Consigne 1: Extrayez telles quelles les lignes des entrées, depuis celle qui contient « Provide list of » jusqu'à celle qui contient « crop: (256, 256) », ces deux lignes incluses.

---------- Texte fourni ----------

Interview de M. Dominique Galouzeau de Villepin, ministre de l'intérieur, de la sécurité intérieure et des libertés locales, à Canal Plus le 2 février 2005, sur notamment la lutte contre les mouvements néo-nazis et la formation des imams.

Prononcé le

Média : Canal Plus

Texte intégral

BRUCE TOUSSAINT : Valérie ASTRUC est avec moi. Alors nous accueillons ce matin ?
VALERIE ASTRUC : Dominique De VILLEPIN, ministre de l'Intérieur, qui fait partie des Premiers ministrables. On va parler de la dissolution des groupuscules néo nazi, on va parler de la formation des imams, et puis on va parler aussi du double meurtre de Pau.
BRUCE TOUSSAINT : Bonjour Dominique De VILLEPIN, merci d'être avec nous ce matin. Bienvenue. Avant d'évoquer tous les sujets que vient de citer Valérie, je voudrais juste qu'on dise un mot de Florence AUBENAS et de son guide irakien. 28ème jour de disparition. Le Premier ministre s'est exprimé hier à l'Assemblée. Il a eu une phrase un petit peu énigmatique, disant qu'on était dans une situation différente. Ajoutant très vite qu'il ne pouvait pas en dire beaucoup plus. Ca nous a un petit peu inquiété cette phrase. Est-ce qu'on a raison d'être inquiet ?
DOMINIQUE DE VILLEPIN : On est mobilisé et c'est ce qu'a voulu signifier le Premier ministre hier devant la représentation nationale. Nous sommes tous mobilisés, nous utilisons tous les canaux, tous les fils qui sont à notre disposition à la fois bien sûr à Bagdad et en même temps à Paris, en liaison avec les autres capitales. Mais chaque situation est différente et le Premier ministre a raison de le dire, dans un contexte irakien qui reste un contexte extrêmement difficile, extrêmement dangereux sur place d'où la prudence indispensable du gouvernement pour continuer ce travail difficile. Tirer chaque fil, aller jusqu'au bout de chaque information, c'est un travail qui demande beaucoup de patience et beaucoup de méthode mais aussi vous comprendrez beaucoup de discrétion.

---------- Données de l'exercice ----------

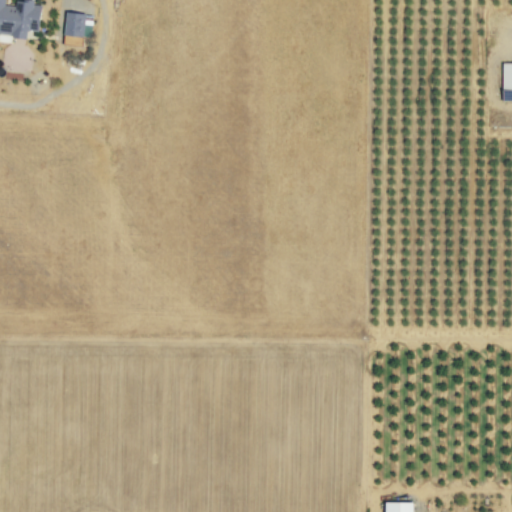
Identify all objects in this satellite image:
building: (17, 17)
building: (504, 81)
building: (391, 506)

----------
---------- Données de l'exercice ----------

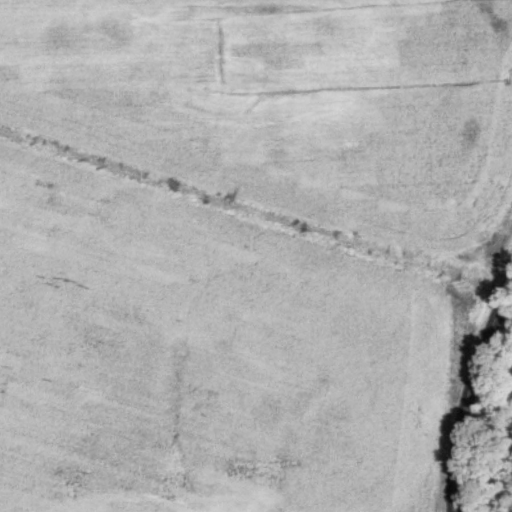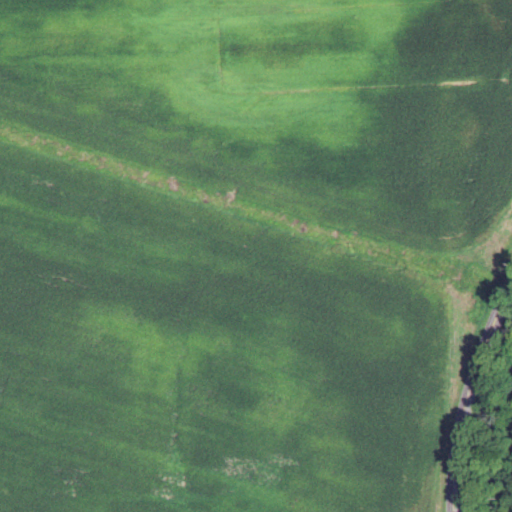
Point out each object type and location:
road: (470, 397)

----------
---------- Données de l'exercice ----------

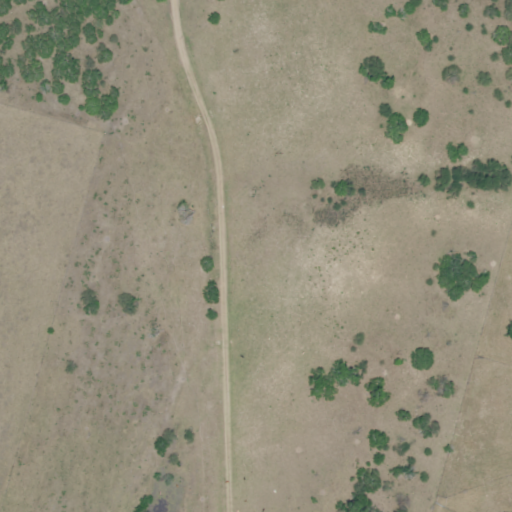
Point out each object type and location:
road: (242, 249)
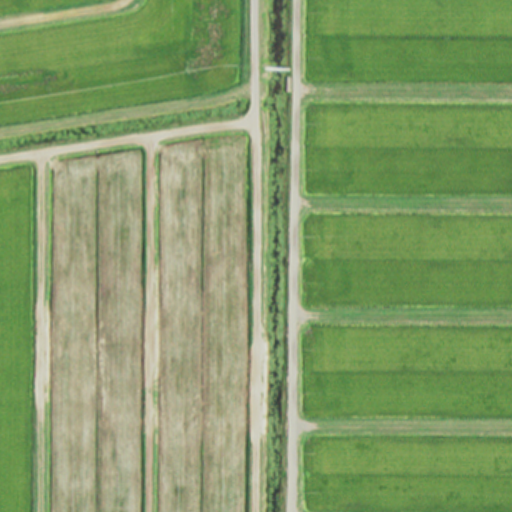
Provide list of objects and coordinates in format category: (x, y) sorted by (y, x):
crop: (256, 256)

----------

Consigne 2: Relevez toutes les personnes désignées par leur nom dans l'interview.

Corrigé 1:
Provide list of objects and coordinates in format category: (x, y) sorted by (y, x):
crop: (256, 256)

Corrigé 2:
Bruce Toussaint
Valérie Astruc
Dominique de Villepin
Florence Aubenas